27.10.2025 – ÉVANGILE DU JOUR

Évangile de Jésus-Christ selon saint Luc 13,10-17. 

En ce temps-là, Jésus était en train d’enseigner dans une synagogue, le jour du sabbat.
Voici qu’il y avait là une femme, possédée par un esprit qui la rendait infirme depuis dix-huit ans ; elle était toute courbée et absolument incapable de se redresser.
Quand Jésus la vit, il l’interpella et lui dit : « Femme, te voici délivrée de ton infirmité. »
Et il lui imposa les mains.
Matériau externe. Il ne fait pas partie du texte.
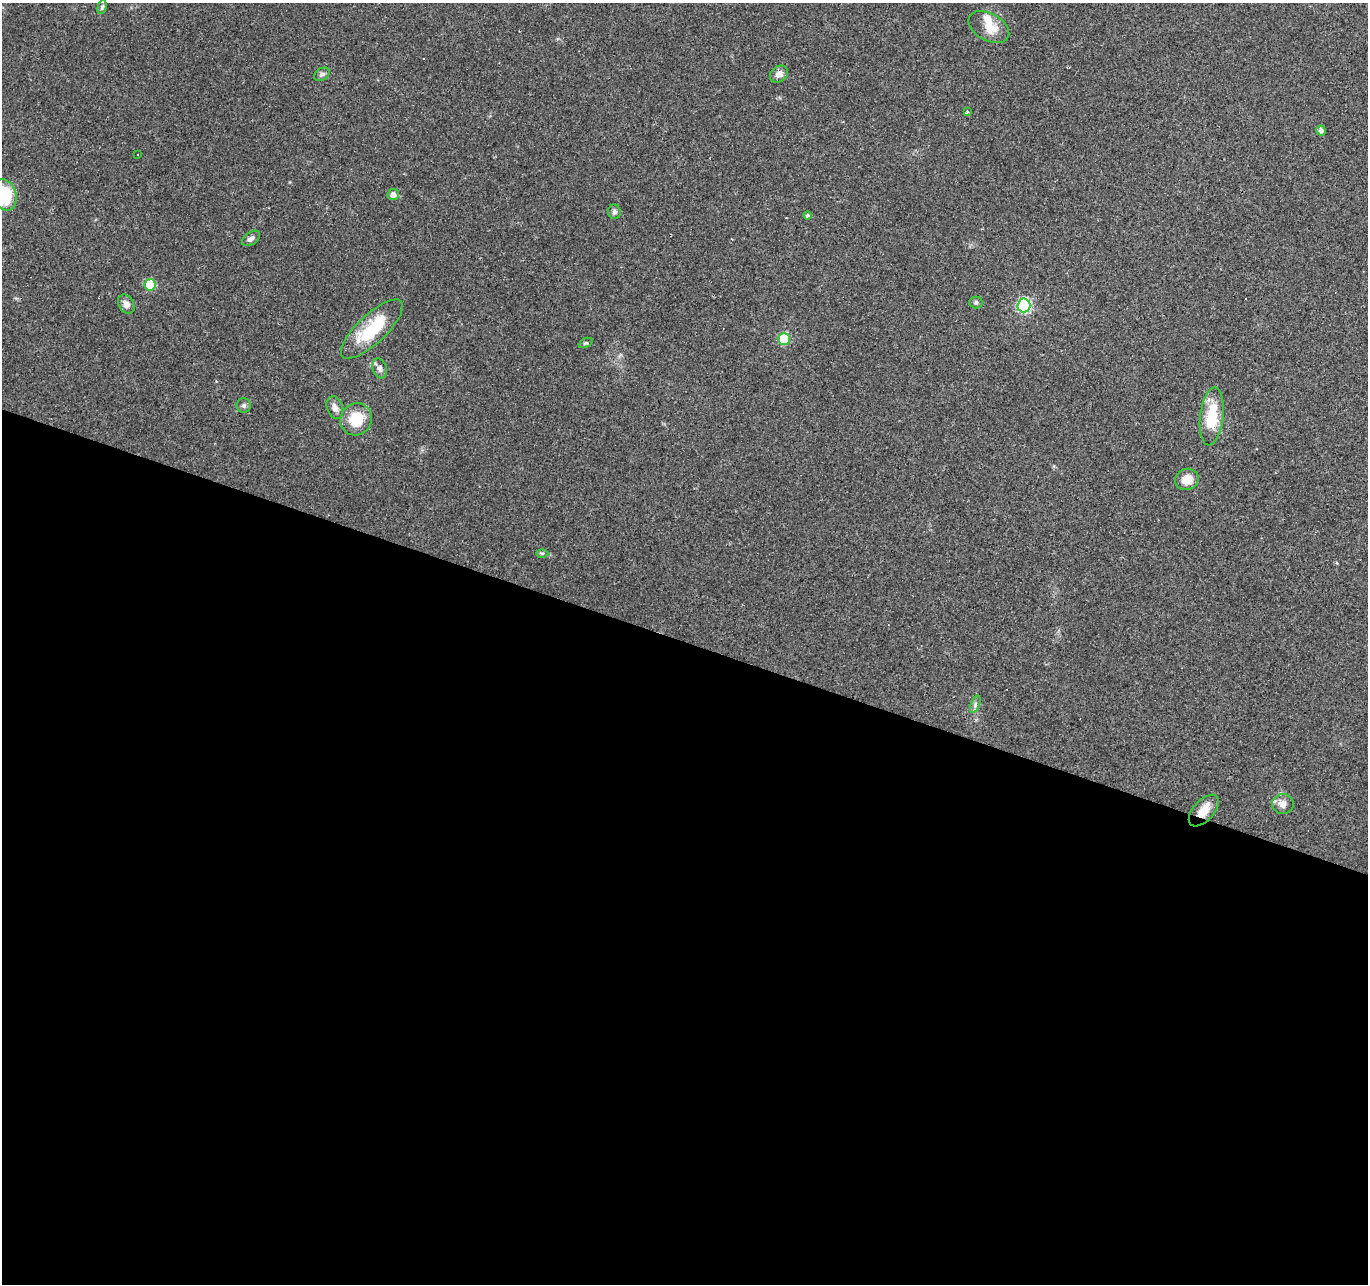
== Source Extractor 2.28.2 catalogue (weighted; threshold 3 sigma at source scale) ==
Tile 14 of 4 x 4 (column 2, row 4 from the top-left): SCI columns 1367-2732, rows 210-1491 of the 5469 x 5613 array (HDU 1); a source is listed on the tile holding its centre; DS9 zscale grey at full resolution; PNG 1370 x 1286 px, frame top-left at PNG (2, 3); each listed source drawn as its Kron ellipse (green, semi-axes under 4 px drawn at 4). Shown black and unused: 50% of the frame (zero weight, under 2 of 3 exposures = <1% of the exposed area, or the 3 px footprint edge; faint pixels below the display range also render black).
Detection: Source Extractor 2.28.2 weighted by HDU 2 'WHT'; one run over the whole footprint, this tile lists its part. Background 0.0349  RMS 0.004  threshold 0.018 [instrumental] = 3 sigma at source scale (4.5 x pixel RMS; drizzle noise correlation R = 1.50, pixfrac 1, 0.0396/0.0396 arcsec/px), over >= 5 px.
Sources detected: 36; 4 cosmic-ray / hot-pixel residue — neither listed nor drawn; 3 inside a brighter listed object's ellipse — not listed separately; the other 29 listed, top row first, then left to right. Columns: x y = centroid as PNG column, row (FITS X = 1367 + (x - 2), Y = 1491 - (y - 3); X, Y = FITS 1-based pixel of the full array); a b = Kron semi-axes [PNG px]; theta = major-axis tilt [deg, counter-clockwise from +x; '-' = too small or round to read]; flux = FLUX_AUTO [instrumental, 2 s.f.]
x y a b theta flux
102 7 7 4 74 0.75
989 27 22 13 -29 7
322 74 8 6 32 1.2
779 74 10 7 39 2.8
967 111 4 3 - 0.45
1321 130 5 5 - 1.5
138 155 3 3 - 1.2
5 195 16 11 -75 20
393 195 5 5 - 2.4
614 212 7 6 - 1.1
807 216 4 4 - 0.97
251 238 10 6 35 1.6
150 285 6 6 - 16
976 302 6 6 - 1.1
126 304 10 7 -60 2.4
1024 305 7 6 - 55
372 329 40 14 43 21
784 339 6 6 - 20
586 343 7 4 25 0.61
380 368 10 7 -72 1.6
244 405 7 7 - 1
335 408 12 8 -73 2.7
1212 416 29 11 83 16
356 419 16 15 - 12
1187 479 12 10 22 5.4
542 553 6 4 0 0.57
975 704 9 4 69 1.1
1283 804 11 10 - 2.5
1204 811 19 10 47 6.1
Overlapping masked pixels (flux is a lower limit): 1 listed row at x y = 1204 811
Isophote crosses this tile's border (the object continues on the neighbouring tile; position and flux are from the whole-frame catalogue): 1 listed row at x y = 5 195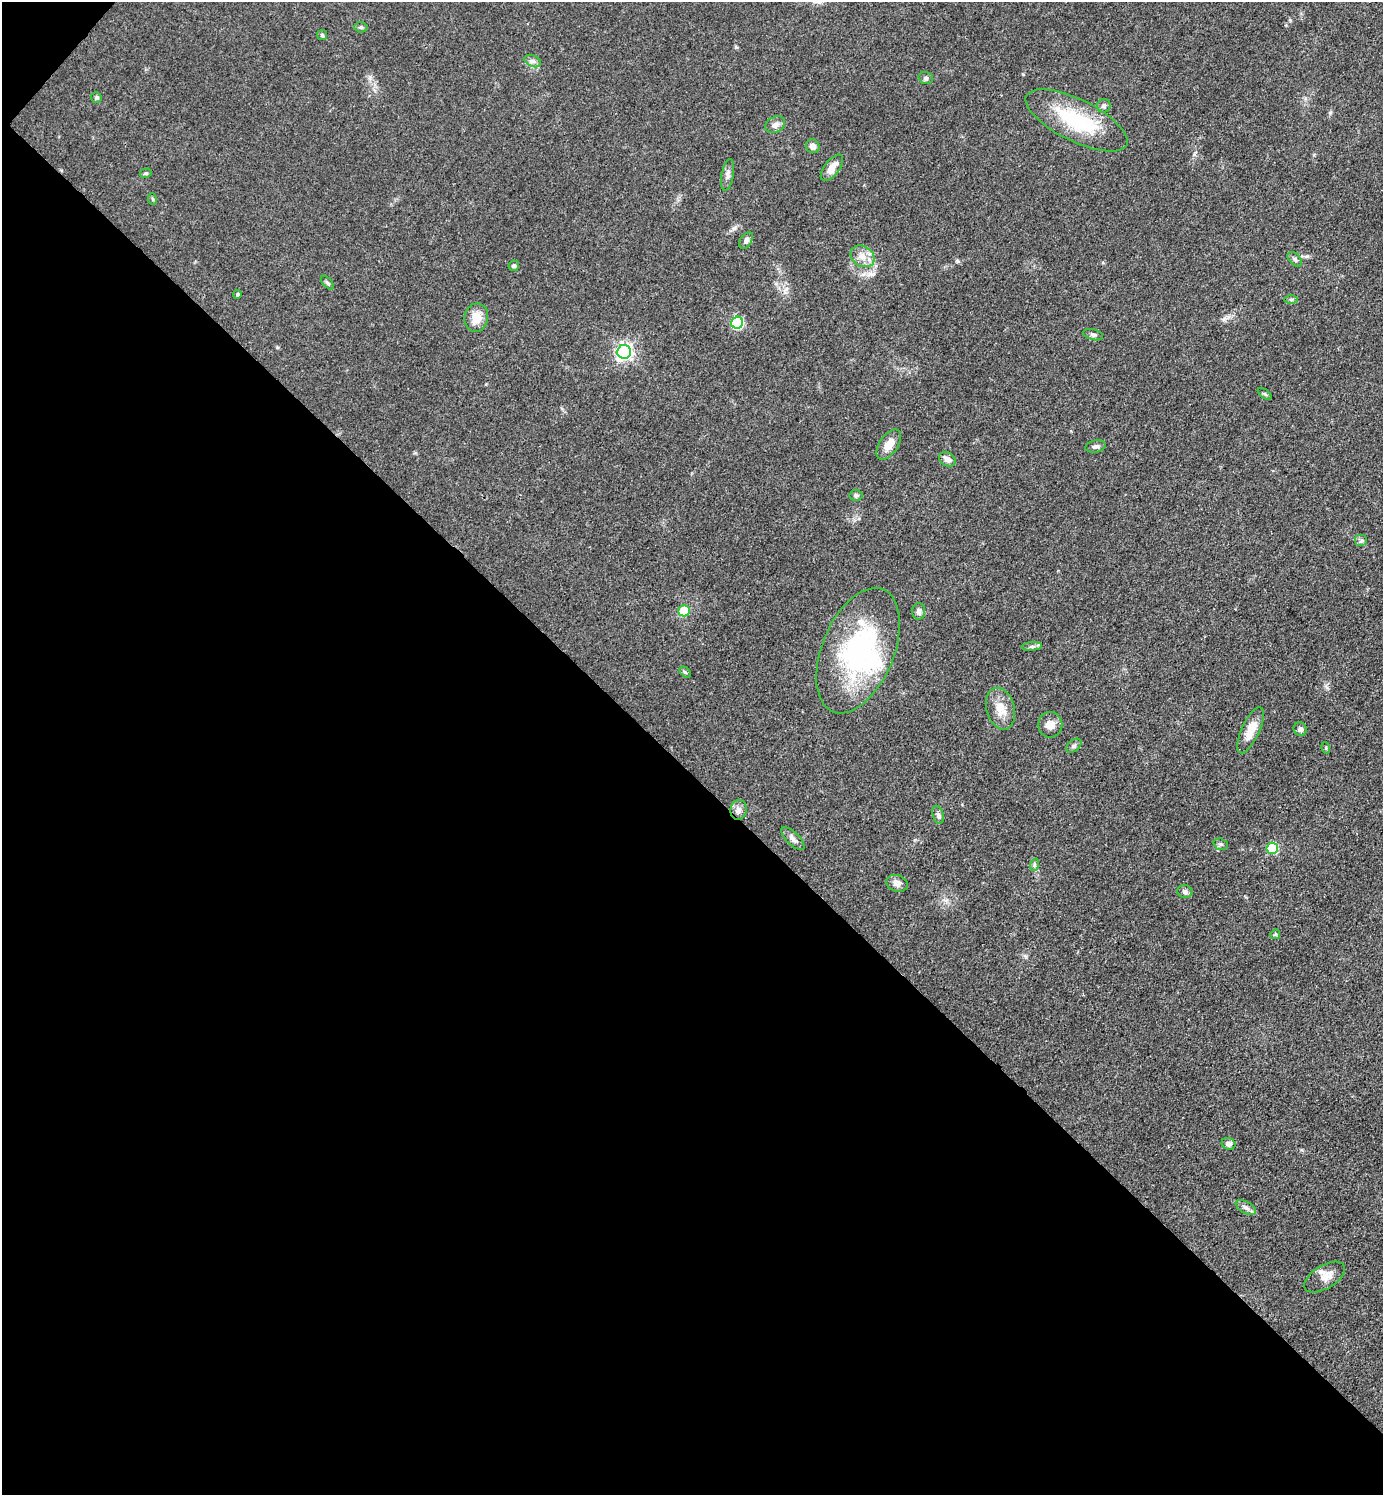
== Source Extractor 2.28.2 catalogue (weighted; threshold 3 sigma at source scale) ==
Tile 9 of 4 x 4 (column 1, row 3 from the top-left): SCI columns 156-1536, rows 1495-2987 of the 5977 x 5976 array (HDU 1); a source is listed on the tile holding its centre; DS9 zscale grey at full resolution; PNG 1385 x 1497 px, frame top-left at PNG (2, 2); each listed source drawn as its Kron ellipse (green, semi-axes under 4 px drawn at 4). Shown black and unused: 49% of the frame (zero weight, under 3 of 4 exposures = <1% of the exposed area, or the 3 px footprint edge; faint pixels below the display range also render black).
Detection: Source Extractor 2.28.2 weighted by HDU 2 'WHT'; one run over the whole footprint, this tile lists its part. Background 0.0526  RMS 0.0049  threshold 0.022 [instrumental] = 3 sigma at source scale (4.5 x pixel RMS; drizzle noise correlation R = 1.50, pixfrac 1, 0.05/0.05 arcsec/px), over >= 5 px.
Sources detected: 57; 1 inside a brighter object's white glare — neither listed nor drawn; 3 inside a brighter listed object's ellipse — not listed separately; the other 53 listed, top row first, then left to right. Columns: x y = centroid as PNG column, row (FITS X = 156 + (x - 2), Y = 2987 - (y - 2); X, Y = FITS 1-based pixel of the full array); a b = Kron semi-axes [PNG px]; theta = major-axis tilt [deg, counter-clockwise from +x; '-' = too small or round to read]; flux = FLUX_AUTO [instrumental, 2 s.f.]
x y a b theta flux
361 27 6 5 - 0.9
322 35 5 5 - 0.81
533 61 9 5 -24 1.6
926 78 7 5 -16 1.1
96 97 5 5 - 1
1104 106 7 6 - 1.3
1077 120 56 21 -26 35
775 125 10 7 28 2.8
813 146 7 6 - 2.6
832 168 15 7 52 4.8
146 173 6 4 15 0.8
728 175 16 6 80 2.1
152 199 6 3 -70 0.6
746 240 9 5 59 1.6
862 256 13 10 -33 4.8
1295 259 9 5 -46 1.1
514 266 5 5 - 0.81
327 283 8 4 -49 0.9
238 294 4 4 - 0.92
1291 299 7 4 0 0.77
476 318 14 12 78 7.1
737 323 6 6 - 48
1093 335 10 5 -15 1.2
624 352 7 7 - 160
1265 394 8 4 -35 0.79
889 445 17 9 56 5.3
1095 446 10 6 12 1.7
947 459 9 6 -32 2.8
856 495 6 5 - 0.96
1361 540 6 6 - 1.1
684 611 5 5 - 17
919 611 8 6 -89 2
1032 646 10 4 5 1.3
858 651 66 36 68 78
685 672 7 4 -44 0.76
1000 709 21 14 -75 7.5
1050 725 12 12 - 4.7
1300 729 7 6 - 1.5
1251 730 25 9 65 7.7
1074 746 8 5 39 1.3
1326 748 6 3 -73 0.48
738 810 10 8 78 2.5
938 815 9 5 -75 1.4
793 839 15 6 -44 2.2
1221 844 7 5 -19 1
1272 848 6 5 - 30
1034 865 6 4 72 0.74
897 883 11 8 -20 2.8
1185 891 7 6 - 1.5
1275 934 5 4 - 0.6
1228 1144 7 5 -22 1.7
1246 1207 11 6 -29 2
1324 1277 23 11 31 5.2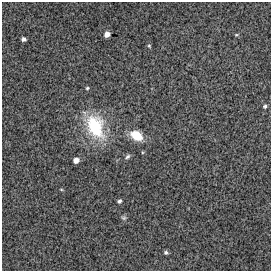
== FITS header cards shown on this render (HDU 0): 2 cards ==
NAXIS1  =                  269 / FITS: X Dimension
NAXIS2  =                  269 / FITS: Y Dimension

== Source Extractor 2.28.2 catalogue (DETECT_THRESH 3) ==
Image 269 x 269 px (HDU 0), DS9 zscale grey, 1 PNG px = 1 image px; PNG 273 x 273 px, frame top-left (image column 1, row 269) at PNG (2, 2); no overlay
Background 10500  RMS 290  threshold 883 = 3 sigma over >= 5 px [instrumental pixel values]
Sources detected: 14; all 14 listed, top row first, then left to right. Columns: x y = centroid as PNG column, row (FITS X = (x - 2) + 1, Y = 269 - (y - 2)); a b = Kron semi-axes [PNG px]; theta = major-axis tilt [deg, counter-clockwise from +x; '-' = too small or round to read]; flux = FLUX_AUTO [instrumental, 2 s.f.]
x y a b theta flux
107 34 5 5 - 1.3e+05
236 35 5 3 - 2.0e+04
23 39 4 4 - 6.1e+04
149 46 5 4 - 2.5e+04
87 88 4 4 - 2.4e+04
265 106 4 4 - 3.4e+04
95 127 30 19 -69 1.1e+06
136 135 13 9 -32 4.2e+05
127 157 8 5 44 4.4e+04
76 160 5 5 - 1.4e+05
61 189 5 3 - 1.7e+04
119 201 4 4 - 4.6e+04
124 218 7 6 - 4.0e+04
166 252 5 4 - 4.1e+04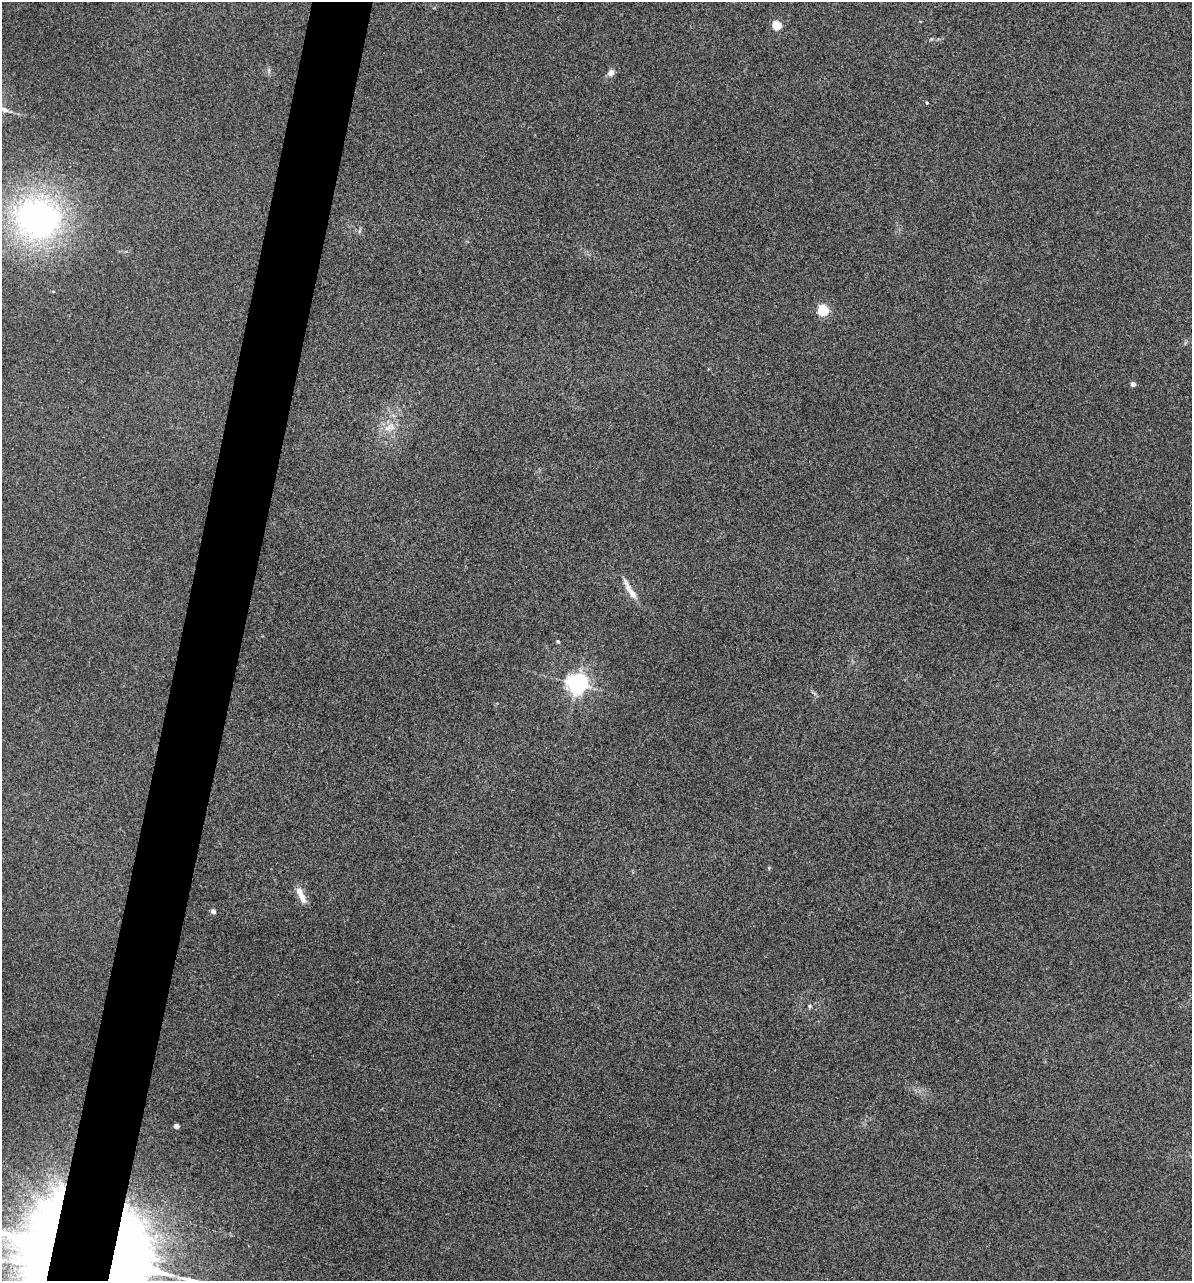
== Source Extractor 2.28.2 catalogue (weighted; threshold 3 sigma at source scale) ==
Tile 7 of 4 x 4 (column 3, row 2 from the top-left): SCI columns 2621-3810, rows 2952-4230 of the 5355 x 5901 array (HDU 1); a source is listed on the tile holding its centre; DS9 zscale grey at full resolution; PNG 1194 x 1283 px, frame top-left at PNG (2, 2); no overlay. Shown black and unused: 5% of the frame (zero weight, under 3 of 5 exposures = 17% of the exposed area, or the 3 px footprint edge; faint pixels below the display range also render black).
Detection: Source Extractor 2.28.2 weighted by HDU 2 'WHT'; one run over the whole footprint, this tile lists its part. Background 0.171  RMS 0.0086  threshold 0.0389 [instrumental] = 3 sigma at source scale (4.5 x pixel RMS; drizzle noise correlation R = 1.50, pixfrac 1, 0.05/0.05 arcsec/px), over >= 5 px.
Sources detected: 19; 2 inside a brighter listed object's ellipse — not listed separately; the other 17 listed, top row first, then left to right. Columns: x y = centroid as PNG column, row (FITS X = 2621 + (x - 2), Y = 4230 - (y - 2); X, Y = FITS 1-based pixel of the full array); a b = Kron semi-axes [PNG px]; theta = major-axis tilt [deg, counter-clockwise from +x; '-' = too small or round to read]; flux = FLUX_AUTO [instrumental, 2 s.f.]
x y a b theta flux
777 25 5 5 - 39
611 73 8 7 - 4.7
927 103 4 3 - 0.97
38 218 43 38 -9 290
359 231 7 4 71 1.3
823 310 5 5 - 85
1133 384 4 4 - 4.8
389 427 18 11 29 11
627 586 26 8 -68 7.7
558 641 4 4 - 1.3
577 683 7 7 - 570
300 893 16 8 -69 7.7
213 911 5 4 - 3.9
810 1006 6 5 - 1.5
176 1126 4 4 - 5.6
44 1243 96 42 75 620
123 1264 58 33 77 1700
Overlapping masked pixels (flux is a lower limit): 2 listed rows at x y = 44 1243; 123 1264
Isophote crosses this tile's border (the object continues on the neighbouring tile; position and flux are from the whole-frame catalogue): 2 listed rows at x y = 44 1243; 123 1264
À l’instant même elle redevint droite et rendait gloire à Dieu.
Alors le chef de la synagogue, indigné de voir Jésus faire une guérison le jour du sabbat, prit la parole et dit à la foule : « Il y a six jours pour travailler ; venez donc vous faire guérir ces jours-là, et non pas le jour du sabbat. »
Le Seigneur lui répliqua : « Hypocrites ! Chacun de vous, le jour du sabbat, ne détache-t-il pas de la mangeoire son bœuf ou son âne pour le mener boire ?
Alors cette femme, une fille d’Abraham, que Satan avait liée voici dix-huit ans, ne fallait-il pas la délivrer de ce lien le jour du sabbat ? »
À ces paroles de Jésus, tous ses adversaires furent remplis de honte, et toute la foule était dans la joie à cause de toutes les actions éclatantes qu’il faisait.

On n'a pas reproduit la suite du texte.